Today I decided to make the futile effort of communicating with The Hamilton Street Railway to note a bus which decided to not pick up passengers.
My conversation with the customer service representative ended with her saying “umm, whatever” to my complaint.
Even by the low expectations I have of customer service at Hamilton’s public transit department, this was surprising.
Just after 12:00 noon, I was waiting across the street from the West 5th Campus of St. Joseph’s Hospital for a downtown-bound bus.
I saw a bus travelling quickly along Fennell making the turn onto West 5th coming out of Mohawk College and thought, great the 33 or 35 is here. When it bypassed the five or so people standing at the stop just south of Fennell, I found myself perplexed – it wasn’t an articulated bus and it wasn’t the scheduled time for the express bus.
I watched as the bus whizzed by my stop leaving me and another passenger to wait for the next one. There was room for additional passengers to stand, but the driver decided to go “overhead down” (the HSR code word for overfull) anyway.
I called into the HSR to make sure the overhead down was logged. The reason for this is simple, if there is a problem with capacity at this time, the HSR needs to have a record of it.
After waiting on hold for just over four minutes, I reached a customer service representative and told her I’d like to have the overhead down logged. She promptly, in a rude manner, started listing reasons why a bus could bypass passengers. I was actually surprised by some of the reasons, I’ve rarely encountered all of them.
When she said the bus may be late and trying to make up time, I told her it was operating within the window of its schedule and that I wish to have the overhead down logged. She rudely stated “ummmmm… whatever” and transferred me to the HSR complaints voice mail.
I futilely left a voice mail message fully aware that nothing will become of it. I noted the rudeness of the representative.
Last night at the mayoral debate, the candidates were asked if they felt the HSR needed to be overseen by an independent transit commission. The three name candidates all said no, feeling the public works department is doing a stellar job of managing transit.

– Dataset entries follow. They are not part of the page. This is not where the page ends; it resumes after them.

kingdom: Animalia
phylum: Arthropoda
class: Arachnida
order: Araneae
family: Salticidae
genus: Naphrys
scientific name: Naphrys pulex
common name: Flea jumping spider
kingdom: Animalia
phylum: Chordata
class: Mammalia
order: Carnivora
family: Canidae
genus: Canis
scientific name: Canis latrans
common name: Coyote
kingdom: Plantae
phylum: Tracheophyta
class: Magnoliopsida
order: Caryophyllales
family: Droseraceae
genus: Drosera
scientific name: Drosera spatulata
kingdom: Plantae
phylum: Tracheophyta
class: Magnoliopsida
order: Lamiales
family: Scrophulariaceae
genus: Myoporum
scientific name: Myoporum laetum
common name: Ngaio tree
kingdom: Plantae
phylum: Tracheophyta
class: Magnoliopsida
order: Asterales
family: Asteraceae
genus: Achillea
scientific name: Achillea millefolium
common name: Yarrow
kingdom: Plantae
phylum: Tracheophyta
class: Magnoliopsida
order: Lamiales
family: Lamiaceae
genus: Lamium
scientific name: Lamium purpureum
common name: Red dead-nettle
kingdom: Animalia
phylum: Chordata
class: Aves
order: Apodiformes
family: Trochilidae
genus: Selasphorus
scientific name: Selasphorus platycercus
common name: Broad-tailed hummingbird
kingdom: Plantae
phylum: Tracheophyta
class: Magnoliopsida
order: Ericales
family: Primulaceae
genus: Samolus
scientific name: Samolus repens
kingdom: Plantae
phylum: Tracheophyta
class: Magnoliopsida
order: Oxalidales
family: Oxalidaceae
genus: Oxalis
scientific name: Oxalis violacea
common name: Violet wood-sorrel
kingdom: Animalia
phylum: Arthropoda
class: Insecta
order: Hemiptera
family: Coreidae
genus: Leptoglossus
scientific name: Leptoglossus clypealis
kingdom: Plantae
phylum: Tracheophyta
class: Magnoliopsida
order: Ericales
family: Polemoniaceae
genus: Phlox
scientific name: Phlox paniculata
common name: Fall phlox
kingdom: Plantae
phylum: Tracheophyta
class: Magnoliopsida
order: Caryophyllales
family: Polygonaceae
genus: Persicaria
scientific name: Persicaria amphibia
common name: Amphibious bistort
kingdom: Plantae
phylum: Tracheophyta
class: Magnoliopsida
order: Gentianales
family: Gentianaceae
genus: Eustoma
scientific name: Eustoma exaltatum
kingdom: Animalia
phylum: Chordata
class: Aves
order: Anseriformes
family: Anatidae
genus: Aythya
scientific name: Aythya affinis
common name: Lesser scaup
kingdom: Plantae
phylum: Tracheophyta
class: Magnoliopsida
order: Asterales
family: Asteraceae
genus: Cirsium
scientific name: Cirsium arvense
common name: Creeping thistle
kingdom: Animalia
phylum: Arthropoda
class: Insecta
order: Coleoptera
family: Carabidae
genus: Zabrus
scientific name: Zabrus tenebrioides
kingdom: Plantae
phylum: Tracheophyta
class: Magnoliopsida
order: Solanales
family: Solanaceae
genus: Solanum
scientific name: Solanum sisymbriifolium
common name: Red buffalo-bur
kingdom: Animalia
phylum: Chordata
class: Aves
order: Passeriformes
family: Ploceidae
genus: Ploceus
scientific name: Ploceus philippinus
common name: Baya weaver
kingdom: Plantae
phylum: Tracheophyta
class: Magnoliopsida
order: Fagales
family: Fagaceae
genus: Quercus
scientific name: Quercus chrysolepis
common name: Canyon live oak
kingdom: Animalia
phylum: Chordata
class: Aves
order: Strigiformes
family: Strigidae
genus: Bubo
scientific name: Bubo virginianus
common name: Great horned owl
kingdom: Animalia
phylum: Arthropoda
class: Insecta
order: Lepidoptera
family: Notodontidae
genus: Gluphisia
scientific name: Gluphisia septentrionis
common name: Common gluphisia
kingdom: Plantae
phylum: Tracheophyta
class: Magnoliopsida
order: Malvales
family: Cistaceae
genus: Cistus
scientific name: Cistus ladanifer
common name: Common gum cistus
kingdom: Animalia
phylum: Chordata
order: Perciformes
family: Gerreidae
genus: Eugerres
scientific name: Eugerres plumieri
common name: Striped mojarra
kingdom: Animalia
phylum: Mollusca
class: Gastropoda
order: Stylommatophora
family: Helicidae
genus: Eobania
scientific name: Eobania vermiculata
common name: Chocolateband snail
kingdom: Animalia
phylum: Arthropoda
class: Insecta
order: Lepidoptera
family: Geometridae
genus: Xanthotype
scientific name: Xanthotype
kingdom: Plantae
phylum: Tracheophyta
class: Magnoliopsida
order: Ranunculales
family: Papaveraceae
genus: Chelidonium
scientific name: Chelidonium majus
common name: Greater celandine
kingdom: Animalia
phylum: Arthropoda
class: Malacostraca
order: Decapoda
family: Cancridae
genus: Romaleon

One even went so far as to say the HSR is one of the best managed transit systems in North America. Having taken transit elsewhere, I suggest the mayor-elect spend a month riding the HSR and discover how great it is for themselves – they may decide something needs to be done.
As it stands now, the HSR will continue to operate with a tolerance for poor customer service behaviour until Hamilton has it’s own “sleeping token collector” moment.
Postscript: I enjoyed a completely different experience reading the TTC subway this afternoon. The operators, collectors, and other staff of the TTC were selling Pizza Pizza slices for $1 each to raise funds for the United Way. They were friendly, courteous, and cheerful. One of the union members was singing along to the jukebox. He wasn’t doing a great job carrying the tune, but he was having fun. He was uplifting the spirits of passengers. Kudos to him and ATU 113 for making my day.